The SABC was a con­tested space at a lot of lev­els, be­cause “it shapes per­cep­tions, at­ti­tudes and the way we view our­selves in our coun­try”.

How­ever, the ANC Polok­wane con­fer­ence in 2007 did a lot of dam­age.

“It really did po­larise the news­room and or­gan­i­sa­tion,” he said. “I think the SABC was mak­ing great progress be­fore they ap­pointed Snuki (Zikalala).

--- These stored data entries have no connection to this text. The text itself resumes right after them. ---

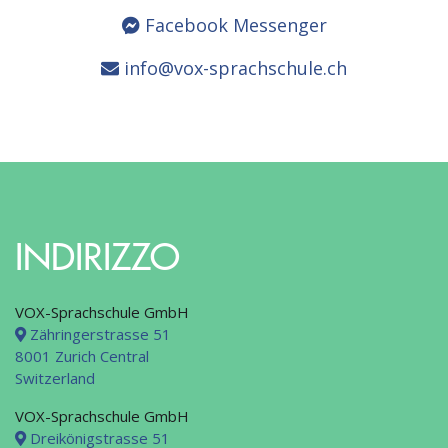
Facebook Messenger
info@vox-sprachschule.ch
INDIRIZZO
VOX-Sprachschule GmbH
Zähringerstrasse 51
8001 Zurich Central
Switzerland
VOX-Sprachschule GmbH
Dreikönigstrasse 51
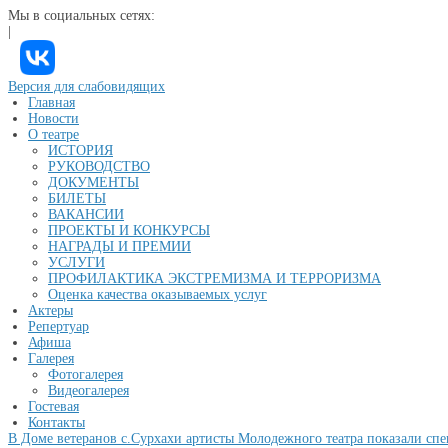
Мы в социальных сетях:
|
Версия для слабовидящих
Главная
Новости
О театре
ИСТОРИЯ
РУКОВОДСТВО
ДОКУМЕНТЫ
БИЛЕТЫ
ВАКАНСИИ
ПРОЕКТЫ И КОНКУРСЫ
НАГРАДЫ И ПРЕМИИ
УСЛУГИ
ПРОФИЛАКТИКА ЭКСТРЕМИЗМА И ТЕРРОРИЗМА
Оценка качества оказываемых услуг
Актеры
Репертуар
Афиша
Галерея
Фотогалерея
Видеогалерея
Гостевая
Контакты
В Доме ветеранов с.Сурхахи артисты Молодежного театра показали спе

Ngubane was given a mon­strous task, but af­ter the Zikalala de­ba­cle his de­ci­sion to ap­point Molefe was “poor judge­ment on his part”.

“He knew the Snuki is­sue in the news­room, so surely you take time to en­sure that ap­point­ment would be the one that binds your board to­gether. And yet it was the is­sue that di­vided them,” he said.

Who they named head of news and chief ex­ec­u­tive were two of the most im­por­tant de­ci­sions for the board, while the CFO job was “quite frankly, a tech­ni­cal job.

“COO is a pretty cool job, but ac­tu­ally it’s a func­tionary job and it doesn’t really ex­ist.”